The year 1928 saw a flurry of activity, with Miller starting to record in earnest for Okeh; usually he was backed by a studio jazz-band (often the same one that backed Cliff Edwards) which Miller called The Georgia Crackers. Personnel often included later stars like trombonist Tommy Dorsey, drummer Gene Krupa and guitarist Eddie Lang. He did new versions of his two big hits, Lovesick Blues and Anytime, but added versions of St. Louis Blues and I Ain’t Got Nobody, with its famous descending falsetto on the opening word. In the following year, 1929, Miller did three other songs that became country standards: Right or Wrong, which Western swing singers soon adopted), Big Bad Bill Is Sweet William Now (which Merle Haggard later redid) and The Blues Singer from ‘Alabam’. Occasionally the Okeh producers tried to get him to do a slow ballad, but he resisted. All told, Miller cut some 28 sides of music, plus comedy skits.
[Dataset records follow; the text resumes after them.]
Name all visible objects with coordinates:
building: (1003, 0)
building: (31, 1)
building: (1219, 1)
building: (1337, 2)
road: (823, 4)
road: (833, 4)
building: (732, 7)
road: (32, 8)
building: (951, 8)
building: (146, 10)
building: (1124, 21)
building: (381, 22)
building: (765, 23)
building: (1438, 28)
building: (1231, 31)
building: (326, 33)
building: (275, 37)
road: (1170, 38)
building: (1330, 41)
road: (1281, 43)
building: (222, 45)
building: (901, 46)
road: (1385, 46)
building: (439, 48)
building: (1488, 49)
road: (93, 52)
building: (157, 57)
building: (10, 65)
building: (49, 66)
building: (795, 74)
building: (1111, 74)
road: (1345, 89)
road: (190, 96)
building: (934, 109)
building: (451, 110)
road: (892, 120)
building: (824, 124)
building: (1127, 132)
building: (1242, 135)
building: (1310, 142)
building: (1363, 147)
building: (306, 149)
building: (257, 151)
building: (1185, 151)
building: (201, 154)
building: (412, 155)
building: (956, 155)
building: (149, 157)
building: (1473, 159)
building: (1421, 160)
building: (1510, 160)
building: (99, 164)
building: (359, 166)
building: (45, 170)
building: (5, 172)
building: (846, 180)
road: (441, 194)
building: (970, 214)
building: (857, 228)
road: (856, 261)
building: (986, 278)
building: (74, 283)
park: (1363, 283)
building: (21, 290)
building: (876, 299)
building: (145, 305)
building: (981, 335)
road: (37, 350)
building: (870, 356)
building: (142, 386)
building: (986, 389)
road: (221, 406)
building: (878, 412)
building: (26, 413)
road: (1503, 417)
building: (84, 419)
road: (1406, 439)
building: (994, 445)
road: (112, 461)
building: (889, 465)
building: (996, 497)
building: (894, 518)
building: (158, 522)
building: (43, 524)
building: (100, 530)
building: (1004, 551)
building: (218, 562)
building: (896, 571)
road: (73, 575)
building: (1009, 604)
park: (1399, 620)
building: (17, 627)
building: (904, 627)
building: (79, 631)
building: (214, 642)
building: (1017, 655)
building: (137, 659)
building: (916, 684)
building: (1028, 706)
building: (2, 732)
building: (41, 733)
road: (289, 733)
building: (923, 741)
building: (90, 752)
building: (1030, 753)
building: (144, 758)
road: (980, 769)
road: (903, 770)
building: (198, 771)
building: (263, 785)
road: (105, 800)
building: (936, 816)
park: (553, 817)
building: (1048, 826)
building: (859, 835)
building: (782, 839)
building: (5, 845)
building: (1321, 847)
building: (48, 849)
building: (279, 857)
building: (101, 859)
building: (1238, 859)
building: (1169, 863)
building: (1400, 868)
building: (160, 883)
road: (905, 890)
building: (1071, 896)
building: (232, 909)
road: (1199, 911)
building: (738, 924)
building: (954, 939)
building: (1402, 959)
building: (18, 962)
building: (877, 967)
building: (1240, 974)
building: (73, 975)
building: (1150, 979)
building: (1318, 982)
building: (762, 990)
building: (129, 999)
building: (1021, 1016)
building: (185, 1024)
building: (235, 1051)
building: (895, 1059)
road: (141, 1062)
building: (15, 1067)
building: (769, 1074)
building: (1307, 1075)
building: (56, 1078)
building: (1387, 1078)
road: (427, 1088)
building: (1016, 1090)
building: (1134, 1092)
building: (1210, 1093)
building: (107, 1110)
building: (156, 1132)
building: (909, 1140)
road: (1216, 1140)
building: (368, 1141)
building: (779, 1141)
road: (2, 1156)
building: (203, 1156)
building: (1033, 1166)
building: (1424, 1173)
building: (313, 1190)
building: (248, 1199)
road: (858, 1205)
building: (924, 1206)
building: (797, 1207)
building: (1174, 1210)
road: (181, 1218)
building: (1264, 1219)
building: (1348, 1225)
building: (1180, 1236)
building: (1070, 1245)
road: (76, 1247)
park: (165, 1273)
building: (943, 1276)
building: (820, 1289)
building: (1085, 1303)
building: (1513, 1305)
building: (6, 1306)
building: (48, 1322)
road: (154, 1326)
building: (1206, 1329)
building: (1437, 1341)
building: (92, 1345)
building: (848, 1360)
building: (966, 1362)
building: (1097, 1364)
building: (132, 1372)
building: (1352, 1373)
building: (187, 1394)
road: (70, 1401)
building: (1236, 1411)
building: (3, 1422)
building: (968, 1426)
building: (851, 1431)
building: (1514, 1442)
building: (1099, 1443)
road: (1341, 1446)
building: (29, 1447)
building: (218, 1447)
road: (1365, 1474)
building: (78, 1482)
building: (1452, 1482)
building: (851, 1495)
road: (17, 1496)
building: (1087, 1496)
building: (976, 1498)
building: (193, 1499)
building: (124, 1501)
Down in Ft. Worth, young Bob Wills painstakingly copied off the words to many of the Miller records and added the songs to his repertoire. When he hired Tommy Duncan, Wills tested him by asking him to sing Miller’s version of I Ain’t Got Nobody. Over in Alabama, singer Rex Griffin watched Miller do a live show at a club, and then adapted Lovesick Blues to his own style, recording it for Decca in 1935. This recording, along with Miller’s original, inspired Hank Williams to do his version in 1949. And, of course, Jimmie Rodgers used Millet’s falsetto style, now dubbed “blue yodeling,” throughout the late 1920’s on many records.
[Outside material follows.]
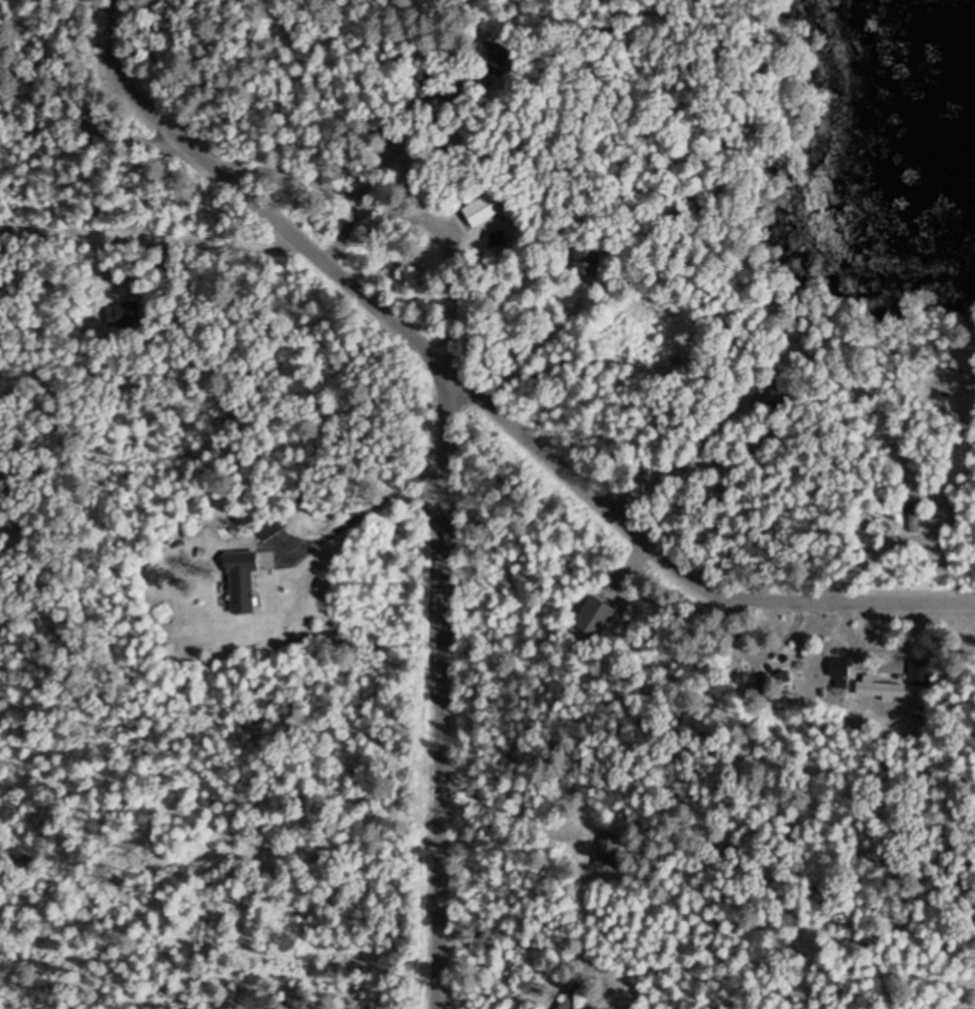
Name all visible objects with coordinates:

In the meantime, what had happened to Miller? In spite of radio and movies, he remained convinced that vaudeville was not dead, and he kept at it. He did a final commercial session for Bluebird in 1936, and then spent his time booking his own and other shows in the Carolinas. In 1949, Miller took to the road with what he called “the last great minstrel show,” “Dixieana.” The tour led to a Hollywood film called Yes, Sir, Mr. Bones (1951), a remarkable collection of old vaudeville acts, including Miller. The film flopped, and soon Miller was back on the club circuit, working with a pianist named Mack McWhorter.
One memorable week they found themselves playing in Printer’s Alley, Nashville’s old nightclub district, and singing Emmett’s Lovesick Blues for a few inebriated patrons. Just a few blocks down the street, in the Ryman Auditorium, Hank Williams was bringing the crowd to its feet again while he did another encore of Lovesick Blues.
Used by permission of Mary Dean Wolfe.
Thanks for this, Charles. I’ve been looking for a non-dismissive and scholarly biography of Emmett Miller. This is it. Thank you.
Try Where Dead Voices Gather by Nick Tosches
It should be noted that singer/ guitarist/ songwriter Miss Lee Morse preceded Miller in recording pop
Tunes with the falsetto yodel on the Perfect label as early as 1924. The notion of Miller inventing this style is sketchy stuff. The falsetto yodel was used in show biz and on record years before Miller adapted it to his particular style
Yes I agree, the Nick Tosches book is jam packed with information about the lost or little-known side of (country) music and history. His writing style might be called stream-of-consciousness on some pages but I it.